화학공학소재연구정보센터
Journal of Physical Chemistry, Vol.98, No.39, 9882-9893, 1994
Statistical Thermodynamics of Protein-Folding - Sequence Dependence
The statistical mechanics of polypeptide folding are studied by Monte Carlo simulations on a lattice protein model. Effective sampling of the protein conformations over the folding transition is achieved by an entropy sampling procedure, combined with a stochastically biased conformation-generating scheme and a jump-walking algorithm. Comparative analyses are carried out for optimally designed sequences and randomly selected sequences in terms of four properties : (a) the thermal folding/unfolding transitions of the different sequences; (b) the distributions of conformational populations at the corresponding transition temperatures of the sequences; (c) the fitting of the simulation results to an analytical theory; and (d) the distributions of local energy minima and the energy barriers between them in different conformational regions.

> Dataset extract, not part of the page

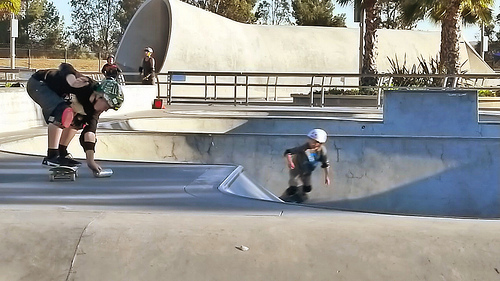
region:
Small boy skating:
[271, 123, 339, 207]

It is found that all the polypeptides studied here exhibit rather sharp transitions at their folding temperatures. However, the designed/optimized sequences exhibit long-range cooperative behavior in the folding transition, while the random sequences reflect only short-range (i.e., nearest-neighbor) cooperative phenomena. Furthermore, it is shown that the optimized sequences fold to unique lowest-energy structures, but that the random sequences, when cooled, fold to compact but in general random structures. This study demonstrates that whether or not a polypeptide folds to the lowest-energy structure can be determined from its sequence by statistical mechanical characteristics. The implication of biological evolution in determining protein sequences is discussed.